Running Indexing

During indexing, CloudView proxies assign each object extracted from your database to a content engine according to its reference ID. When you enter a query, the CloudView proxies query all slices and deliver a single list of results.

Once indexing is complete, check indexing status and indexed objects.


Before you begin: Check that:
  • Your config.xml contains the correct parameters for your environment. If you are updating your index with a specific type or field, add it to the config.xml file first.
  • Each content engine to use is running. If one of the slices is down, indexing proceeds as usual and search results do not include any information from that content engine.
  • The MCS (the main Live Collaboration Server) and each FCS with files to index are running.
  • The MQL client running the indexing process is on the same time zone as the database server and the Advanced Search Server.
Configure the Java options for Studio Modeling Platform on the machine running the indexing process. To do so, define:
  • MX_JAVA_OPTIONS in the enovia.ini file on Windows.
  • mxEnv.sh (or other startup script) on UNIX.
See Also
Limitations with EXALEAD File Indexing
Scheduling Partial Indexing
Clearing the Index
Disabling File Content Indexing
Clearing Checkpoint Records
Pseudonymizing User Data
  1. Using MQL, specify the context and apply the config.xml file.

    For more information, see Applying configuration.
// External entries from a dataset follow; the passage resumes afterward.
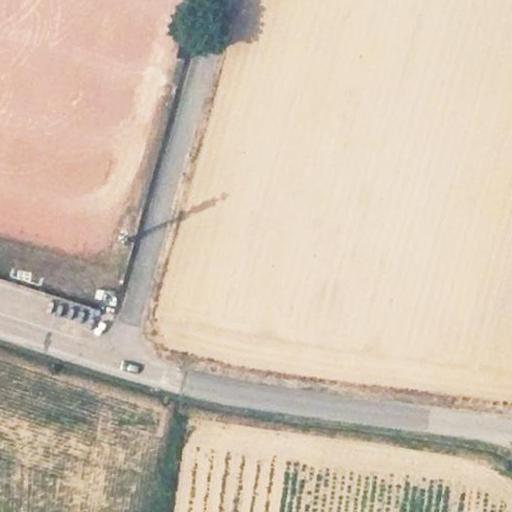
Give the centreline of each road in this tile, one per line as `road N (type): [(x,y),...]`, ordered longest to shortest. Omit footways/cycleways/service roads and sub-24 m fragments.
road 1 (residential): [(117,359),(178,381),(511,428)]
road 2 (unclassified): [(117,359),(220,0)]
road 3 (residential): [(0,323),(117,359)]
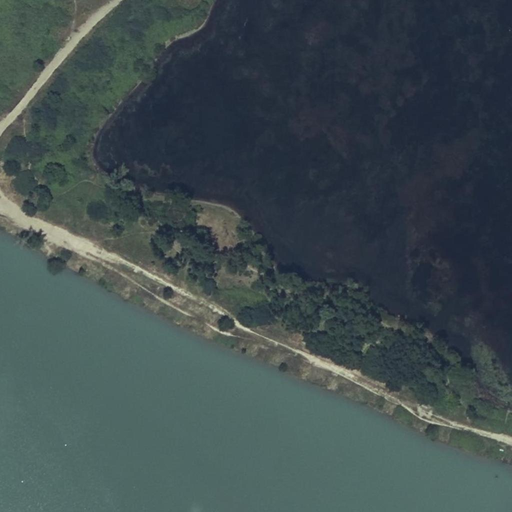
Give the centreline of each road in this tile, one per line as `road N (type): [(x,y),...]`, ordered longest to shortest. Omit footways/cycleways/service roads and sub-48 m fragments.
road 1 (track): [(0,206),(321,364),(511,441)]
road 2 (track): [(0,132),(67,40),(115,0)]
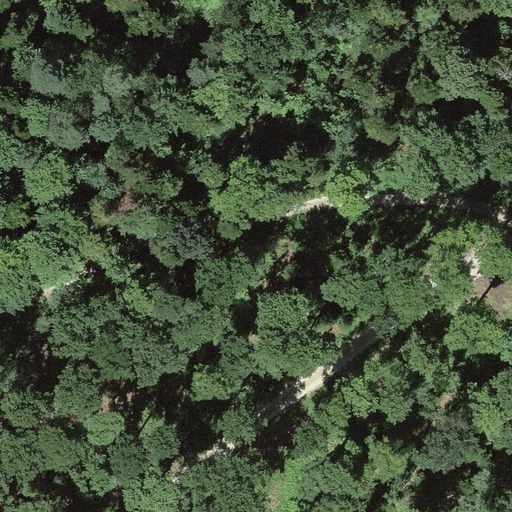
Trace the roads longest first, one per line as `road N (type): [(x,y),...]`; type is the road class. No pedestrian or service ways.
road 1 (track): [(74,270),(263,210),(340,197),(511,206)]
road 2 (track): [(163,511),(256,413),(445,276),(511,250)]
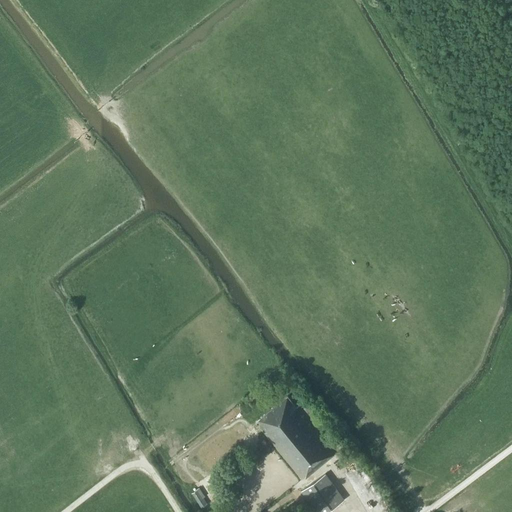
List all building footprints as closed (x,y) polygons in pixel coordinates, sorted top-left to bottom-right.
[(299,404),(297,406),(288,395),(258,419),(267,429),(265,431),(303,478),(320,464),(334,453),(337,450),(345,445),(310,402),(302,408),(299,404)] [(138,452),(142,449),(134,437),(129,440),(138,452)] [(381,511),(387,509),(361,464),(345,473),(367,511),(381,511)] [(325,511),(344,499),(327,474),(306,489),(322,511),(325,511)] [(197,488),(192,492),(198,501),(203,497),(197,488)]
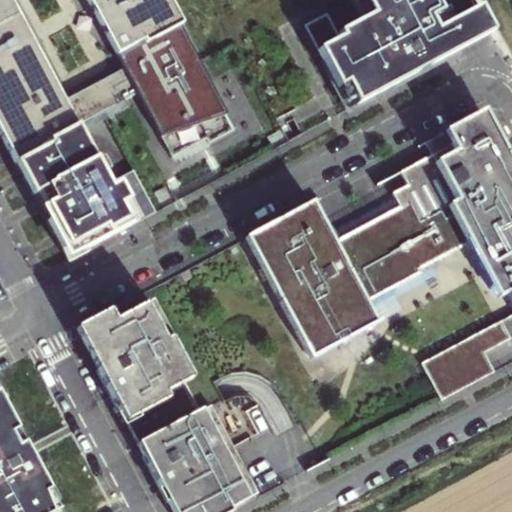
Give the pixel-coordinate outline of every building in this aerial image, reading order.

  2. Run the command for your indexing process (for more information, see Indexing Options):

    Indexing Process MQL Command
    Baseline (to run for the first indexing) start searchindex mode FULL;
    Partial start searchindex mode PARTIAL;
    Update udpate searchindex type TYPE field FIELD [files];

  3. Check indexing status using the following MQL command:

    status searchindex;

    You can see the status of each vault (for more information, see Display Index Statistics).
  4. Check indexed objects and relationships using the following MQL command:

    validate searchindex [vault PATTERN] [type|relationship] [interval START_TIME END_TIME];

    For more information, see Count and Verify Missing Objects.

    Recommendation: Do not run this command with each partial indexing. Run it once a day or week when there is less activity on the platform.

Warning: When you use MQL to run an indexing process, harmless Oracle connection warnings may appear in the mxtrace.log. These warnings appear even when the MX_CONNECTION_POOL_SIZE parameter specifies a number greater than the number of threads in config.xml. This is because the indexing integration uses 5 threads in a thick client. The thick client reads MX_CONNECTION_POOL_SIZE parameter, but unlike a server, it uses this setting only when the kernel returns a connection to the pool. The thick client initializes with 1 connection (despite a setting of 10 for MX_CONNECTION_POOL_SIZE) and the indexing integration asks for 4 more, which produces 4 harmless Oracle connection warnings.